314.結婚式②
婚約式、誓婚式は滞りなく順調に、予定通りに完了した。
あとは最後に、庭園でフラワーシャワーとなる。
この国にはなかった風習だが、参列できない人(公爵家、別邸のメイドさん達やお世話になった人々、劇団の仲間達、北の砦の皆が来てくれた時のために準備してもらったのだ)
「「リリー様!! エルム王子!!
おめでとうございます!!」」
「「本当におめでとうございます!!」」
皆、口々にお祝いを述べ、2人の美しさに賞賛の言葉を並べた。
まごうことなき美男美女なのだ。
「リリーさまぁぁぁぁ 綺麗ですぅぅぅ」
マリーとカシアは号泣、ロータスもハンカチがびしょびしょだ。

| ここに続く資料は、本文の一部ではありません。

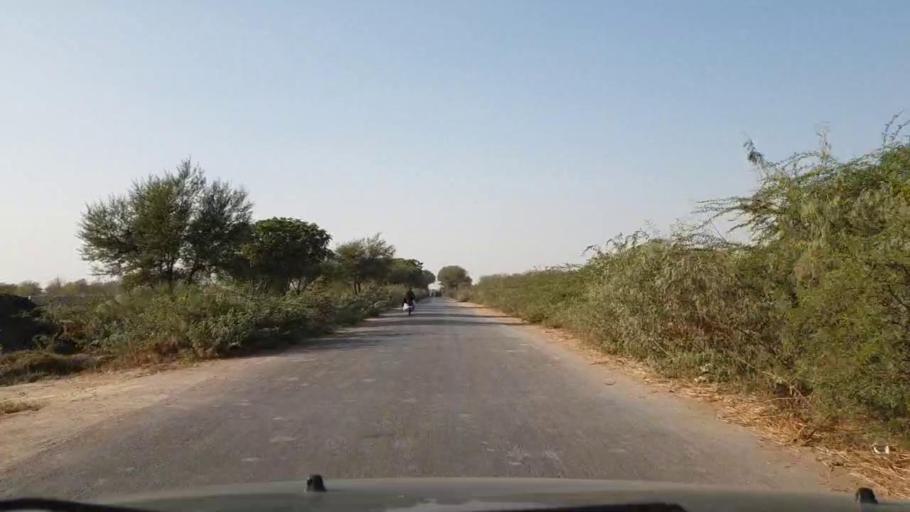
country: PK
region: Sindh
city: Tando Ghulam Ali
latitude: 25.1481
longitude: 68.8631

目が分からないくらいシワシワになっている。
リリーは褒められすぎて照れるが、やっぱり嬉しくてずっと笑っている。
「お嬢サン、とうとう結婚しちまうんだな。
良かったのか? もう戻れないぜ」
ニヤニヤして寄ってきたのはアシュトンだ。
後ろにロセウス氏(←アシュトンパパ)もいて、なぜか泣いている。
ふと気づくと、庭園の入り口に、初仕事となるリリー王子妃の近衛騎士隊が、王国旗を持って立っていた。
あっ
ジェイバー… ヘザー… グリス!
グリス… 無事に騎士試験受かったのね… 良かった…
彼らは周囲をくまなく警戒していたが、リリーがそちらを見ていることに気づくと、少しだけ表情を緩めた。
おめでとうございます、と目で言ってくれた気がした。
…!!
リリーはたまらなくなって、駆け出した。
ドレスの裾もヴェールもバッサバサに振り乱し、突然駆け出した花嫁に王子も周囲(義祖母も)も驚いたが、その先にジェイバーがいることに気付いたので目をつぶることにした。
ジェイバーも驚いた顔で手を広げ、リリーを迎えた。
「ジェイバー!! 貴方が近衛騎士に志願していると知った時は驚いたわ。そして試験をさすがの成績で飛び越えて私の傍に来てくれて、すごくすごく嬉しい!! 心強いし…
でもお家は良いの? 貴方、長男なのでしょう…?
私の護衛を完遂して、やっと念願の兵士に戻るのではなかったの?」
ばふん!と、がっしりしたお腹に抱きついて見上げる。
これでは、ピンゼル様を笑えない。
「リリー様… もう王子妃になられたのですから、このようなことはお控え下さい」
と肩に手を置いて苦笑い(嬉しそうに)してから、
「家には弟がいるから、大丈夫です。
父も、賛成してくれました。自分のいる場所はリリー様の傍であり、これまで冒した失態のぶん自らを鍛え、今後は何人たりとも触れさせないようお護り致しますから」
と言って左胸に手を当て、礼をとった。
「とても綺麗ですよ。おめでとうございます」
目を細めて祝辞を述べる。
ジェイバーの笑顔なんて初めて見たかもと、目を丸くする。
でも嬉しくてリリーも笑った。
「ありがとう! これからも、よろしくね!」
(きっと無茶しちゃうから…)
そこからは、いわゆる披露宴だ。
建物の中で、外で、立食パーティ形式で食べ物を用意している。
それもリリーの希望だった。
もちろん、お色直しもある。
お色直しは、また他の美しいドレスに着替えて飾るためではなく、皆と食事を楽しむために、この絶対に汚されない衣装と国宝級の宝石を外すのだ。
いつもの普段着ドレスに衣装替えをし、一緒に食事を楽しみたかった。
リリーがお色直しをしている間に、会場の準備はすっかり整っていて、皆初めての屋外立食形式に驚いていた。
共和国での炊き出しや、北の砦の差し入れで採用したスタイルなので、件の関係者は慣れたものだったが、皿を持って自分がウロつくこの形式は、貴族の方々には馴染みのないものなのだ。
しかしすぐに慣れ、要は『テーブルマナーもへったくれもなく、好きなものだけとって食べれば良い』ということを理解したらしく、皆いそいそとテーブルの間を行き来している。
リリーはあちこち忙しく動き回りながら挨拶をしたり話に花を咲かせたりして、今後気安く会えなくなる人達との交流を目一杯楽しんだ。